As DPSs became surplus to requirements in LU land some, which were newer than the SDPs, were transferred over to Sovereign. Upon contract renewal in 2011 the remainder of the SDPs were replaced by new Enviro200Darts, which are mixed with the DPSs across all routes. I don't have an up-to-date DPS picture but here is DE72 (YX11 GDE) at Harrow Bus Station.
|Photo © LondonBuses72.|
It is impossible to tell whether the bus is just starting or finishing its trip, as the blind display is simply "Harrow" throughout the journey! The use of DDA compliant blinds means no via points can practicably be displayed, compounding the problem. There are many train services that operate on a circular basis and the practice is to change the destination during the course of the journey, generally showing the last station where catching that train from that point makes sense. With powerblinds and GPS, similar ought to be possible on the buses.
The route has got through several numbers over the years. It started off as the 230, operating between Northwick Park station (not Harrow itself) and North Harrow via Kenton. Later the 230 was extended from North Harrow (which is actually almost due west of Harrow!) to Rayners Lane station where it met up with route 114 which at that time covered the southern leg via South Harrow. It was then renumbered H1, and meanwhile the 114 swapped southern terminals with the 158 (now 258) so that Rayners Lane – Harrow was served by route 158.
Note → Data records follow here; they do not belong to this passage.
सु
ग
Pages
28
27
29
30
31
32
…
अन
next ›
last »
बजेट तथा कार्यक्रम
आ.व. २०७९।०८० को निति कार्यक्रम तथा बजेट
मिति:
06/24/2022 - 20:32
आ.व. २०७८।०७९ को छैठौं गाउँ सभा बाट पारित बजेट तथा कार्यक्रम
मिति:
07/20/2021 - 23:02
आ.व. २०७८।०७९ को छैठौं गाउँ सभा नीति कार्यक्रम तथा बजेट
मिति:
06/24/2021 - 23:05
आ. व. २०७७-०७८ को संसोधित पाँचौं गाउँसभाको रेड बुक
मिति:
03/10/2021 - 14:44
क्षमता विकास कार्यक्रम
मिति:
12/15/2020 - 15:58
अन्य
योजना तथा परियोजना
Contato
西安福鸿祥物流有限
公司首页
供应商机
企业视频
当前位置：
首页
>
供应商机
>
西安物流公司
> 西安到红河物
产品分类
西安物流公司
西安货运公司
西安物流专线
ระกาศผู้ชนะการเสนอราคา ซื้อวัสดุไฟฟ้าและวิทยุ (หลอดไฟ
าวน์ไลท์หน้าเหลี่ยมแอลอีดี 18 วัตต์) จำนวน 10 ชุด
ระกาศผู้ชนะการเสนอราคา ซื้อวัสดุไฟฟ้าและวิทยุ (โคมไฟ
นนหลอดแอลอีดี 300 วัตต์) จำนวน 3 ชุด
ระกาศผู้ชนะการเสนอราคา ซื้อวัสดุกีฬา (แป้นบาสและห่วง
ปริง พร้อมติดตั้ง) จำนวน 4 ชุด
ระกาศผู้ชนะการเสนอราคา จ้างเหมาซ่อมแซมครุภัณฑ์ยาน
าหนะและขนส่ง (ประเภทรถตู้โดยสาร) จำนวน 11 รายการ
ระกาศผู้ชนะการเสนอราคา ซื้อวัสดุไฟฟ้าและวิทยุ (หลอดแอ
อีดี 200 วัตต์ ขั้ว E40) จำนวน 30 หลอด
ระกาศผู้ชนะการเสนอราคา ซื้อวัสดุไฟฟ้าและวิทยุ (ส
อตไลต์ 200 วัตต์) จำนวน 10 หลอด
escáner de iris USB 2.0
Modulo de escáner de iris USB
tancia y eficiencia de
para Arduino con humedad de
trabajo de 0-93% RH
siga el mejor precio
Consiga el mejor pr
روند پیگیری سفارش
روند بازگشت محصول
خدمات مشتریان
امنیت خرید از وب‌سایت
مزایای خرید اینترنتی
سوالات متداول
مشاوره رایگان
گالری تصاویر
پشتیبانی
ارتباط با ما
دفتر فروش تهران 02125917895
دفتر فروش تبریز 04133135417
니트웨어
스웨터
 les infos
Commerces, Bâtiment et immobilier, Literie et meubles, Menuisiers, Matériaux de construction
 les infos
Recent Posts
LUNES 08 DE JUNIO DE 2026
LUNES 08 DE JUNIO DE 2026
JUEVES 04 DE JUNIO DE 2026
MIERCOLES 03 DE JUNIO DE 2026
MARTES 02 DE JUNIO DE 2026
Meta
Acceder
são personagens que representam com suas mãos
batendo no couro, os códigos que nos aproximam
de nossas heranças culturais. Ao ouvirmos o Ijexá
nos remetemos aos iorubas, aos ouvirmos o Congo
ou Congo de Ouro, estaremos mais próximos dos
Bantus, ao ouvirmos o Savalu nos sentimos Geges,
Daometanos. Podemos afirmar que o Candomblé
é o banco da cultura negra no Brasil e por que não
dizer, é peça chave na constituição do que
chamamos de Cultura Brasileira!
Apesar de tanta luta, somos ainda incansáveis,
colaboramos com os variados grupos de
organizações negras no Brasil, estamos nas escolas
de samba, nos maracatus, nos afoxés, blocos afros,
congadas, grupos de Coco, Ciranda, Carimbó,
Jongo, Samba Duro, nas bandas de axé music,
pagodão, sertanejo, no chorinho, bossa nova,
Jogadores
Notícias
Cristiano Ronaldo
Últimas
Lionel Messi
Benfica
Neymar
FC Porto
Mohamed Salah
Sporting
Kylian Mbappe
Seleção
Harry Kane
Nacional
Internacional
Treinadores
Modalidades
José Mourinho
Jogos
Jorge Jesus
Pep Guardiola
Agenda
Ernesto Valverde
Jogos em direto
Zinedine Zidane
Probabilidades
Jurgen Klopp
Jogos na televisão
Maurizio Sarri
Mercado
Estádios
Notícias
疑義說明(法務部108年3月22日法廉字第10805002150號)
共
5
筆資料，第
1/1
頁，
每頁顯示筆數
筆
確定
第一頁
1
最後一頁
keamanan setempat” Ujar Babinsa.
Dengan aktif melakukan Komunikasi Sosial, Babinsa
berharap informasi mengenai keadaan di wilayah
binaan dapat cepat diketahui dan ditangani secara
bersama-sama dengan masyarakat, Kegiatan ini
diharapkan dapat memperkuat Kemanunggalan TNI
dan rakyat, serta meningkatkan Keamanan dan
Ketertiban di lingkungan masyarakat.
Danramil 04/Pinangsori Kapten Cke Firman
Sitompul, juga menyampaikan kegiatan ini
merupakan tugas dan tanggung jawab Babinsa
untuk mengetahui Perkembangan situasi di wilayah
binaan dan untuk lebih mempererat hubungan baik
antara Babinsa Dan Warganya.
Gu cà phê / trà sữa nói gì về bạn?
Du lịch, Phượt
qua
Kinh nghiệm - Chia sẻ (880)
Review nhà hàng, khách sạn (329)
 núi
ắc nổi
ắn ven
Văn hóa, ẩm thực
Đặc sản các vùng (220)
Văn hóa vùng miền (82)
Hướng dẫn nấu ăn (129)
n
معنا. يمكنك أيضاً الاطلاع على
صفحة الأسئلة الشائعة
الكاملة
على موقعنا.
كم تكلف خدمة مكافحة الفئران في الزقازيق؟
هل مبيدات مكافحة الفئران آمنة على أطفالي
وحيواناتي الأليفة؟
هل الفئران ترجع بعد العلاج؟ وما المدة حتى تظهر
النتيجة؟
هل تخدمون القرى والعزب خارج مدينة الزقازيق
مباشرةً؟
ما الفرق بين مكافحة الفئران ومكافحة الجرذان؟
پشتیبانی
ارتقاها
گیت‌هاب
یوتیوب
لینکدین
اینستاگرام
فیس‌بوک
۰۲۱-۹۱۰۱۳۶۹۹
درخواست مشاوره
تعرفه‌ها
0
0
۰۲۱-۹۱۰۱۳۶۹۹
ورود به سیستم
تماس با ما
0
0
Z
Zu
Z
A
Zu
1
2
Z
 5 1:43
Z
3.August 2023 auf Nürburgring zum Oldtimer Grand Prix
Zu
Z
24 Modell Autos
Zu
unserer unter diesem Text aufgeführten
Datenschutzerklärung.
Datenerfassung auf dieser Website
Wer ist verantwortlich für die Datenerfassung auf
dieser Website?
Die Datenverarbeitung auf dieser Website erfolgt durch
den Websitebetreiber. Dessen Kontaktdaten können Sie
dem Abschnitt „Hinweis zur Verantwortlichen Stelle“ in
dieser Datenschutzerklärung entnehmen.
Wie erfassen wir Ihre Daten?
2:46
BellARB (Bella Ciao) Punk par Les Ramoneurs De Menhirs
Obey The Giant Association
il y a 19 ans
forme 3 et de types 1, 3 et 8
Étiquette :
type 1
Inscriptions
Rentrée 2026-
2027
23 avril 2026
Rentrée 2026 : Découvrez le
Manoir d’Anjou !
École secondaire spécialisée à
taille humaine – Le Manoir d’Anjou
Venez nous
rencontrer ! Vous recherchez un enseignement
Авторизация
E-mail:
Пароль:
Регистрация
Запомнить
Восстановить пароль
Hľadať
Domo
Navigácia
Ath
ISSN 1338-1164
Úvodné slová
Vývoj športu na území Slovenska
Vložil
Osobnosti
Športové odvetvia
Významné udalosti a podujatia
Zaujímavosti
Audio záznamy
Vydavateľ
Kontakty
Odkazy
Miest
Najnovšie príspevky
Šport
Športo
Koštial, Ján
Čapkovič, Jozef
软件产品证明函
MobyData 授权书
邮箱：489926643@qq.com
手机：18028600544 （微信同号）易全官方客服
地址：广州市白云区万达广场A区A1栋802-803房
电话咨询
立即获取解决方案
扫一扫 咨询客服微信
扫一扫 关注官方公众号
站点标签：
This route was in turn replaced by the current circular service, but then numbered 201, and latterly with Harrow Buses using Leyland Nationals. Buses now ran between Northwick Park Hospital and Rayners Lane daily, extended except Sundays to Harrow from both ends. In 1991 it was re-numbered into the Harrow area H1x series as the H10, now running daily throughout. The H10 was operated from the start by Sovereign using Mercedes minibuses, but was upgraded to dual door Dennis Dart operation in 1999.
The route has most of its roads to itself. From Harrow, buses still deviate via Northwick Park Hospital before running to Kenton, then the route is unparalleled through Wealdstone and North Harrow to Eastcote Lane. Even between South Harrow and Harrow the route had a section to itself, as the trunk routes 114 and 140 now divert via Porlock Avenue, though the 395 has recently joined the H9/H10 by the direct routeing. But as well as linking these residential areas to their main town centre the route provides useful links: when in South Harrow once I was asked by someone if there was a bus from there to North Harrow, as that would be easier than the Z-shaped journey on the underground necessitating changing at Rayners Lane and Harrow-on-the-Hill – and, indeed, the H10 fulfilled his requirements. However, he had to be careful to catch a bus via Rayners Lane, rather than going into Harrow where he would have had to change anyway!